Levels of social deprivation, as well as how well a patient controls their blood sugar, is an independent risk factor for mortality in people with type 1 diabetes. These are the findings of new research presented at this year's annual meeting of the European Association for the Study of Diabetes in Barcelona, Spain. The research is by the Diabetes Clinical Academic Group at King's Healthcare Partners, UK, and presented by Dr Stephen Thomas, Dept of Diabetes and Endocrinology, Guy's and St Thomas' Hospitals NHS Foundation Trust (GSTT), London.
Despite advances in care in recent decades, patients with type 1 diabetes continue to have increased mortality and morbidity. "In order to optimise specialist services with the aim of improving outcomes, this study set out to determine modifiable factors that influence mortality in type 1 diabetes," says Dr Thomas.
The researchers analysed blood sugar control (HbA1c levels), demographics and health resource utilisation data collected over a 10 year period for a cohort of 1038 patients with type 1 diabetes attending two inner city London specialist diabetes outpatient clinics. (GSTT and King's College hospital) All patients attending the service in 2002 with HbA1c data, a measure of blood glucose control, available for each year from 2002 to 2004 and with ongoing follow-up within the clinics until 2010 were included. Economic status was determined using the index of multiple deprivation (IMD) a weighted deprivation score derived from a national dataset based on postcode of residence.

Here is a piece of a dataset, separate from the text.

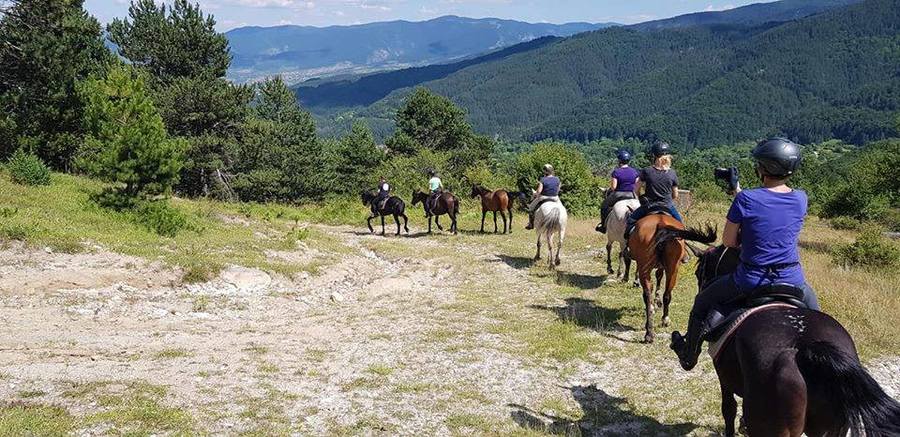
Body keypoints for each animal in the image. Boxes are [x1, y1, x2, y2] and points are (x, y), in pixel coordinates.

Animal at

The group had a mean age at baseline of 42 years and had had diabetes for a mean of 18 years . The average baseline HbA1c between 2002 and 2004 was 8.1%. In total, 37 deaths occurred by 2012 (3.6% cumulative mortality). Those who died were on average older with a higher mean baseline HbA1c (9.1%) Having a baseline HbA1c over 9.0% carried a cumulative 10-year morality that was significantly increased at 9%. Those who died were more likely to be socially deprived, with 61% of deceased patients having scores in the poorest 20% of the population range (mean IMD score 32 points deceased vs 24 points for patients still alive). Age, HbA1c and deprivation were all independent risk factors for death of patients with type 1 diabetes.
Dr Thomas concludes: "Glycaemic control and social deprivation are independent risk factors for mortality in type 1 diabetes and identify areas where we need to target interventions to improve health outcomes."
He adds: "This data analysis is ongoing and offers the possibility of much needed insights into where healthcare outcomes need to be addressed."